**Given entries:**
[Start of Attachment]

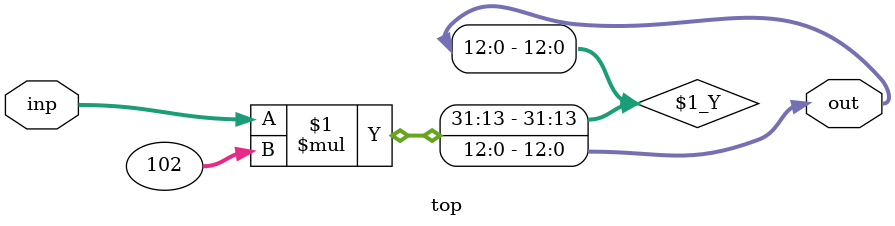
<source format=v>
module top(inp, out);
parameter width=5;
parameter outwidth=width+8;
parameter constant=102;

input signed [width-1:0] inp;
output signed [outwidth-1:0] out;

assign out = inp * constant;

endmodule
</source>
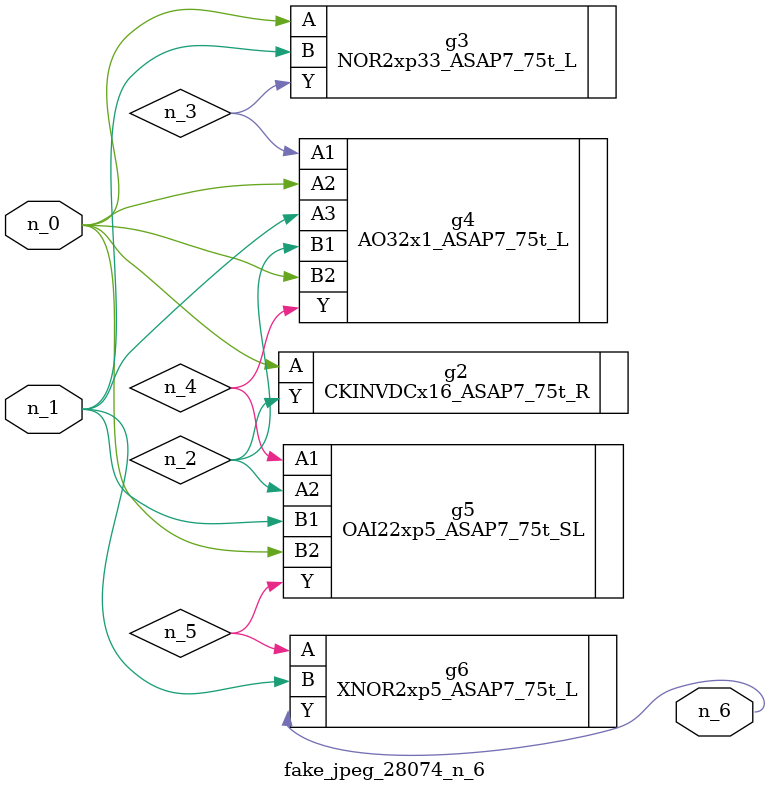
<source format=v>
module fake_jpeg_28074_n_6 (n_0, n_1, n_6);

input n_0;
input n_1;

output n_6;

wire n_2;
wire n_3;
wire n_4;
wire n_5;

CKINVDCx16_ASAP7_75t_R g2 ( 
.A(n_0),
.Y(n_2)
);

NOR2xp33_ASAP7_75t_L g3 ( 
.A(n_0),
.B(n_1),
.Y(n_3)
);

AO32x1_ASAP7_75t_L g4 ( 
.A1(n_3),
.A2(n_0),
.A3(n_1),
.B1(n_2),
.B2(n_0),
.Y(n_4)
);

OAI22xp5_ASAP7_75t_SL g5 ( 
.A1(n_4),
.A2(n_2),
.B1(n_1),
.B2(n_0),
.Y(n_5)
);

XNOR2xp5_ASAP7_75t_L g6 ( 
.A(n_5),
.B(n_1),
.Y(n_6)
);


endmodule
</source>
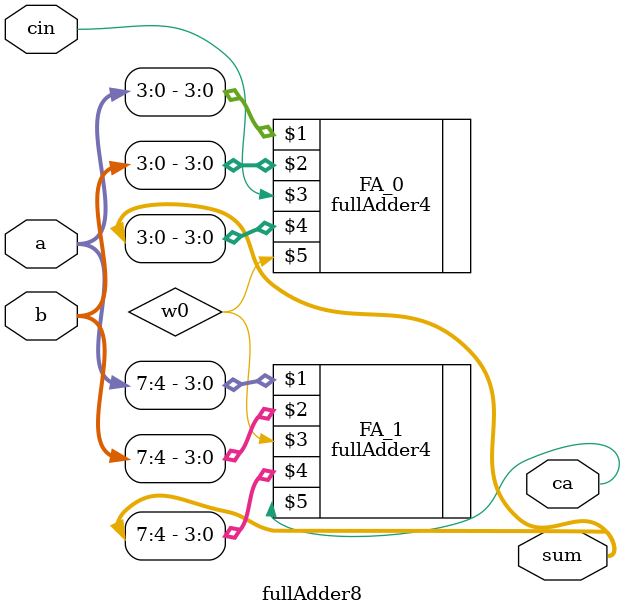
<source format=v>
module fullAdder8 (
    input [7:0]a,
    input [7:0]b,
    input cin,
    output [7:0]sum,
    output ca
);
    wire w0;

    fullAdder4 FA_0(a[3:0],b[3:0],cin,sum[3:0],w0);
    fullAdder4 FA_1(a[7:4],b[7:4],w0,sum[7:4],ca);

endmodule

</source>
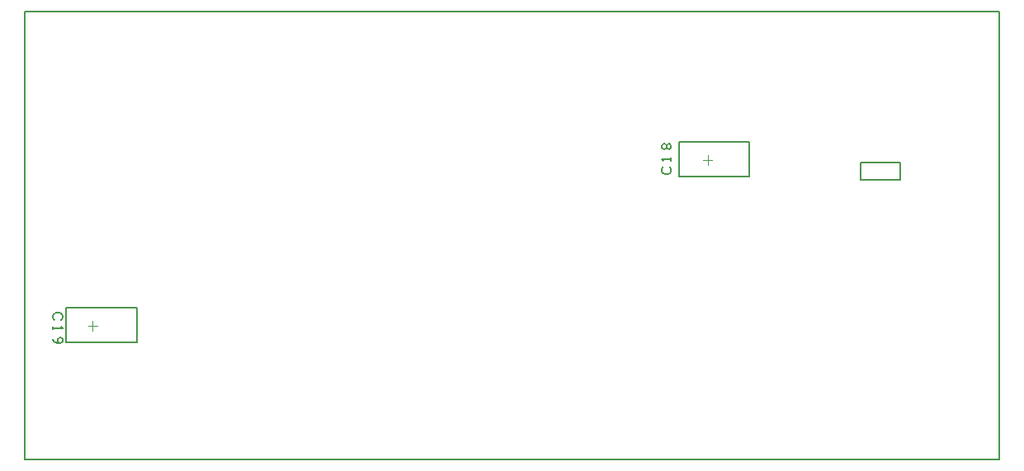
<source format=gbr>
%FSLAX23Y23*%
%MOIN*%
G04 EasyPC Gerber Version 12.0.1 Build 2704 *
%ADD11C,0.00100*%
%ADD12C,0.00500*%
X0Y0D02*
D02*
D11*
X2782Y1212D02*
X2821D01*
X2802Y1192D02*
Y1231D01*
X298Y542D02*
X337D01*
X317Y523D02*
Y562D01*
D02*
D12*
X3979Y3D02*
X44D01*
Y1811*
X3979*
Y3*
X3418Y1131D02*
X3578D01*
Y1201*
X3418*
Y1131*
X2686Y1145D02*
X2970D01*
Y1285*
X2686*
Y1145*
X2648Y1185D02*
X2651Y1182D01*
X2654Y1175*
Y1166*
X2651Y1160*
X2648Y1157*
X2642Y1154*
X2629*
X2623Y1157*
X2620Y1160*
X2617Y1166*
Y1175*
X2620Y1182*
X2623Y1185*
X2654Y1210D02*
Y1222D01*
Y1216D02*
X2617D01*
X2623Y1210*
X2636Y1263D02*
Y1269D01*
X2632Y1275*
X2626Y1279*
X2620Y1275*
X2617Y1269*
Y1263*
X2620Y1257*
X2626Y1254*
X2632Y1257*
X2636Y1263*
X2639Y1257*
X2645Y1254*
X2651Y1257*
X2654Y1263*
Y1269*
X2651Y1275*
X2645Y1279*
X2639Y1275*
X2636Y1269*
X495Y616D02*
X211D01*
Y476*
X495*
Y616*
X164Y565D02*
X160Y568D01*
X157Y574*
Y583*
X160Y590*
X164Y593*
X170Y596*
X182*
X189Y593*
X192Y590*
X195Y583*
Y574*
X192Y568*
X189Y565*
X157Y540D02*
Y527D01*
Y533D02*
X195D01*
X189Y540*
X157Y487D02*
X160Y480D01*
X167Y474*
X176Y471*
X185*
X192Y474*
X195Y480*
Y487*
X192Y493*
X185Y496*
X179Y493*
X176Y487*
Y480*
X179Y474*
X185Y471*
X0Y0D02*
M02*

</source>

[End of Attachment]
[Start of Attachment]

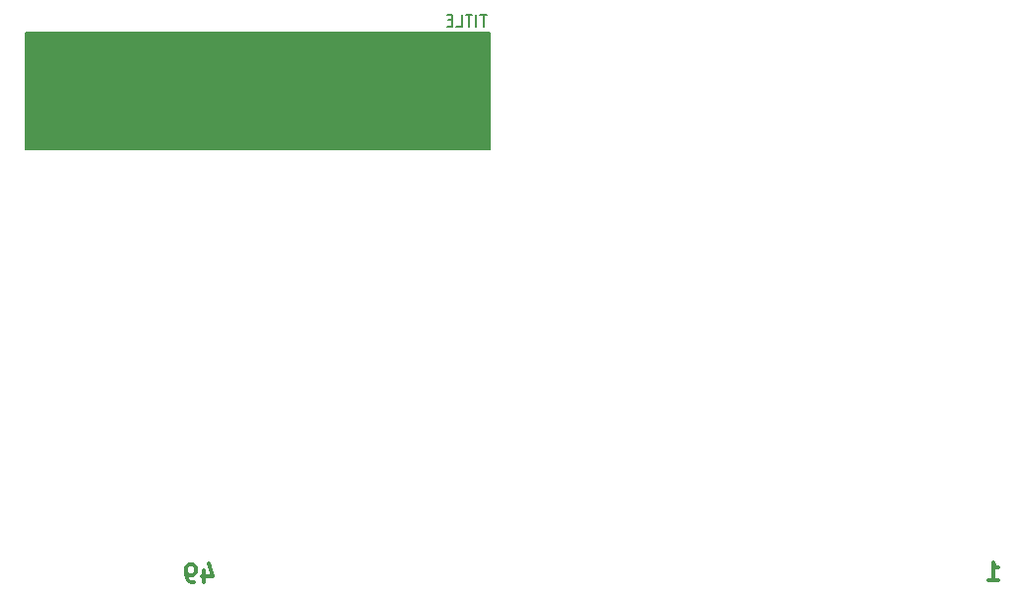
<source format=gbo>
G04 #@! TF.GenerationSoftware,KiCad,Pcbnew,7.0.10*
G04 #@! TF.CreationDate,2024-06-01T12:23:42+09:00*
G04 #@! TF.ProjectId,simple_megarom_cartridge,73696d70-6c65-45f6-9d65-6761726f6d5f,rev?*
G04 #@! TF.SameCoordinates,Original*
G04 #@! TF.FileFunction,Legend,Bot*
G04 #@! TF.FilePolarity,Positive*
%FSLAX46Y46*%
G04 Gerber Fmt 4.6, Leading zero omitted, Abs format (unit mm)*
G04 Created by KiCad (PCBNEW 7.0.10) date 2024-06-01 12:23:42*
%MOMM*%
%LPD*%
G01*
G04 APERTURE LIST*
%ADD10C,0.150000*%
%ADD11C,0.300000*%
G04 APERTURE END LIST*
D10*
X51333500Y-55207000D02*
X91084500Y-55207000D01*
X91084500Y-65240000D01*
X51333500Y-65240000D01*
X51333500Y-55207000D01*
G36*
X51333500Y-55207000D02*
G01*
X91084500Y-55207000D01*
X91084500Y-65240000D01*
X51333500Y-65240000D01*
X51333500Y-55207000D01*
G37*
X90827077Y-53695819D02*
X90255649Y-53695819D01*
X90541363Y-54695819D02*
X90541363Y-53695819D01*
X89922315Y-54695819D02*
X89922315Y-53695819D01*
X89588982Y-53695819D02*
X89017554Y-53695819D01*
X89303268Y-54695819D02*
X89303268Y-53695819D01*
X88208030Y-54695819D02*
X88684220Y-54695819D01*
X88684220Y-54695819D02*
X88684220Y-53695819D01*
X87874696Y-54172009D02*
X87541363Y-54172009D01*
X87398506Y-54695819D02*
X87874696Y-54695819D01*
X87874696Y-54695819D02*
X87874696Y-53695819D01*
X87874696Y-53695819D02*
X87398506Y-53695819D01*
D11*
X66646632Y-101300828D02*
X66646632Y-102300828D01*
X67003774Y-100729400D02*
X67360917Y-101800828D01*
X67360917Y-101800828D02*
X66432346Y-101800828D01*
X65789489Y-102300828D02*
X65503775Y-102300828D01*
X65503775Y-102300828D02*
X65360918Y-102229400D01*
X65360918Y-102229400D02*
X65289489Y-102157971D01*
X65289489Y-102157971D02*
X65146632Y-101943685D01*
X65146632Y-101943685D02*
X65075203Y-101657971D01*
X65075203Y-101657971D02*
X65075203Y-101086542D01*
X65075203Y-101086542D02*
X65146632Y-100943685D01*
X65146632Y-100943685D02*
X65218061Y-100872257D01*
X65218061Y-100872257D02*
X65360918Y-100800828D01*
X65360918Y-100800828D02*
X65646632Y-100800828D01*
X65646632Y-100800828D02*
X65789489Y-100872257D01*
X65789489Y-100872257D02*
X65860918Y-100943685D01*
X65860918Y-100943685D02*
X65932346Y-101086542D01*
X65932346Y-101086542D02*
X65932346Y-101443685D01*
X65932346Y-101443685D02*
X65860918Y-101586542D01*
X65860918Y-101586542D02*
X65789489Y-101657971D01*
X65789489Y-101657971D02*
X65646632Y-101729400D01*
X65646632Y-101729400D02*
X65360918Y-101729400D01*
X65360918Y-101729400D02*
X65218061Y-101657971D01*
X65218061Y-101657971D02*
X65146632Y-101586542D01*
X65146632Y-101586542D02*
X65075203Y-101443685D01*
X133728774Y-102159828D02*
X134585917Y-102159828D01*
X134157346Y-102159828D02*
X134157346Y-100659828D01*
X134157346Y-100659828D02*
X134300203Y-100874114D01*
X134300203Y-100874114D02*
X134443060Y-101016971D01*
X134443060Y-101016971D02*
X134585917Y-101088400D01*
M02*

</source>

[End of Attachment]
[Start of Attachment]

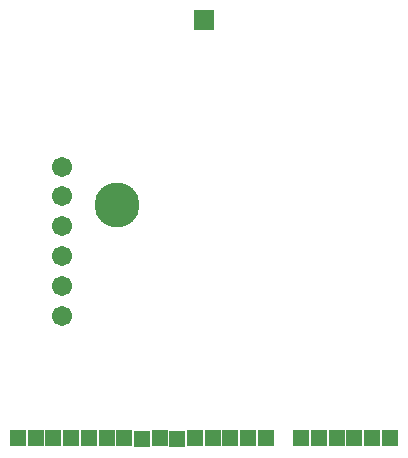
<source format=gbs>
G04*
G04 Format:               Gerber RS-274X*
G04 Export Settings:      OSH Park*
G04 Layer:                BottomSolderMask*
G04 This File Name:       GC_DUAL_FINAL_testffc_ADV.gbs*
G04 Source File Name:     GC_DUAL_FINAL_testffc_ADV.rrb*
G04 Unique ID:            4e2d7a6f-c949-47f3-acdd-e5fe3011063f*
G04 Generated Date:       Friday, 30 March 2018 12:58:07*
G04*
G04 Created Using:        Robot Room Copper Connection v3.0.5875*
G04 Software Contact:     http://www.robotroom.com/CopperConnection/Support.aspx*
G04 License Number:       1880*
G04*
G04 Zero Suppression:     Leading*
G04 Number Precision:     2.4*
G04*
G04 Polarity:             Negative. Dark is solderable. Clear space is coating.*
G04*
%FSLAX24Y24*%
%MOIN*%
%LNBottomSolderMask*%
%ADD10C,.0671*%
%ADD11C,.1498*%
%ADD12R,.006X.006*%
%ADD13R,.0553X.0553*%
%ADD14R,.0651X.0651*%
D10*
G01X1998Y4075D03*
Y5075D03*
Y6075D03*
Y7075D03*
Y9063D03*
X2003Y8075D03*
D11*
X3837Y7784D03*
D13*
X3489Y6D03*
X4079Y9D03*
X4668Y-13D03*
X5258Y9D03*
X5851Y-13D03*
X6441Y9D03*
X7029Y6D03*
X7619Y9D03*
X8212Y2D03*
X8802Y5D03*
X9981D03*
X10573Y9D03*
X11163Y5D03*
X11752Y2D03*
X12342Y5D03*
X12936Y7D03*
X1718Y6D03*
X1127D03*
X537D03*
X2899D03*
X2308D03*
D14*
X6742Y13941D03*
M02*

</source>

[End of Attachment]

**What the task asks:** Give only the number of lines above that hold the string "parameter".

**Finished task:** 3